Enviada em 18/06/2021

A artificialidade asfixia

“Asfixia” é um ensaio, escrito pelo filósofo Franco Berardi, que discorre sobre a falta de ar psicológica sofrida pela população do século XXI, causada pelo desenvolvimento compulsório da tecnologia. Nesse sentido, é possível afirmar que os meios virtuais de comunicação em massa “sufocam” os indivíduos contemporâneos. Logo, é necessário evidenciar os impasses éticos e  do uso de Inteligências Artificiais (IA) utilizadas na internet: o infringimento da democracia e da privacidade individual.

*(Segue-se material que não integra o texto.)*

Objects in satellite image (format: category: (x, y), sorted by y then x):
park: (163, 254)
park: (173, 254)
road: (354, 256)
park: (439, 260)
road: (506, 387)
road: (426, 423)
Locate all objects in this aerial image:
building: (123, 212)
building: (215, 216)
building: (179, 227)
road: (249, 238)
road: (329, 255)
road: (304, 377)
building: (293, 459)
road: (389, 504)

É válido pontuar, de início, o uso da Inteligência Artificial contra a democracia, por meio da utilização da informação como ferramenta de controle do pensamento crítico. Isso porque as atividades midiáticas fornecem fatos, conhecimentos e informações que ajudam a moldar a opinião dos indivíduos. Porém, com a atuação da IA no meio virtual, a alienação da população se torna mais propensa por conta dessa ferramenta, haja vista que, na tentativa de filtrar os interesses do internauta, acaba por restringir suas fontes de informação. Dessa forma, é evidente que tal fato se enquadra na máxima do sociólogo Pierre Bourdieu, a qual afirma: aquilo que foi criado para se tornar instrumento de democracia não pode ser convertido em mecanismo de opressão. Ou seja, a internet, feita para democratizar o acesso a informação, não pode se tornar um exemplo de “asfixia” da criticidade.

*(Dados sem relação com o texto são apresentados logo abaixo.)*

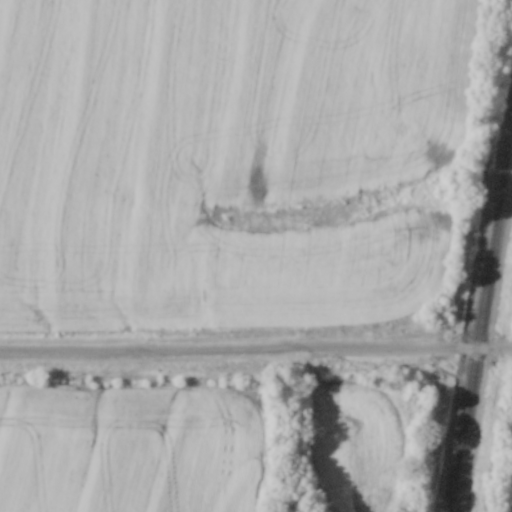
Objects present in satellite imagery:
railway: (480, 312)
road: (256, 352)
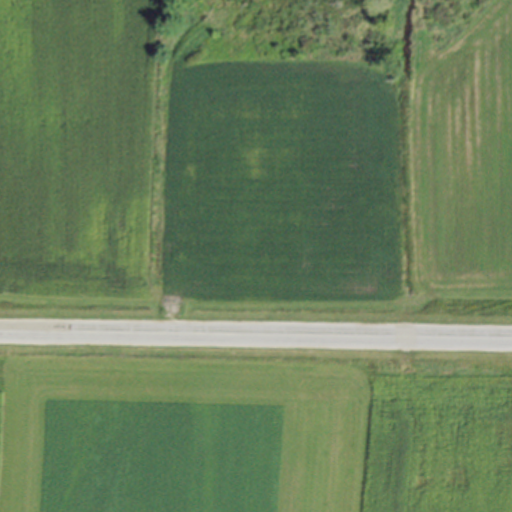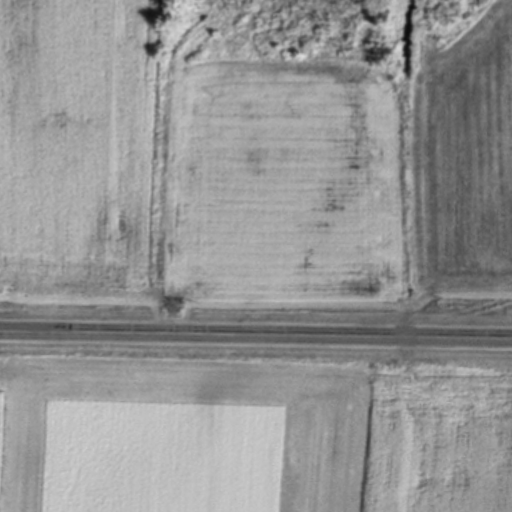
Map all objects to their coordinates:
road: (255, 335)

Outrossim, a falsa ideia de liberdade e, principalmente, privacidade, na internet é um fenômeno de um teor extremamente antiético. Não à toa, pois diversos indivíduos vêem o meio virtual como uma válvula de escape para os problemas enfrentados no dia a dia. No entanto, a IA utiliza dessa falsa sensação de privacidade para coletar dados e interesses dos usuários em favorecimento de grandes empresas, já que, com essas informações, tais instituições conseguem utilizar ferramentas - como propagandas, e-mails e mensagens - para atrair os internautas à compra e “asfixiá-los” com produtos. Desse modo, é nítido que esse fenômeno é um exemplo da “Liberdade Ilusória”, teoria formulada pelo teórico Zygmunt Bauman, a qual disserta sobre a ilusão das pessoas em relação à sua privacidade nos meios virtuais, pois estão sendo vigiadas em benefício dos governos e, principalmente, dos grandes empresários.

À luz dessas considerações, são explícitas as relações contra a ética e a moral causadas pela IA. Portanto, urge que o Ministério da Educação - com auxílio do Ministério da Ciência, Tecnologia e Inovações - reformule a grade curricular, por meio da inserção a matéria de Informática como obrigatória nas séries do Ensino Médio, com foco na utilização consciente da tecnologia e da internet, a fim de evitar a “asfixia” do pensamento crítico e o da privacidade individual, além de conscientizar e propor meios de estudo e pesquisa, melhorando o processo educativo da população contemporânea.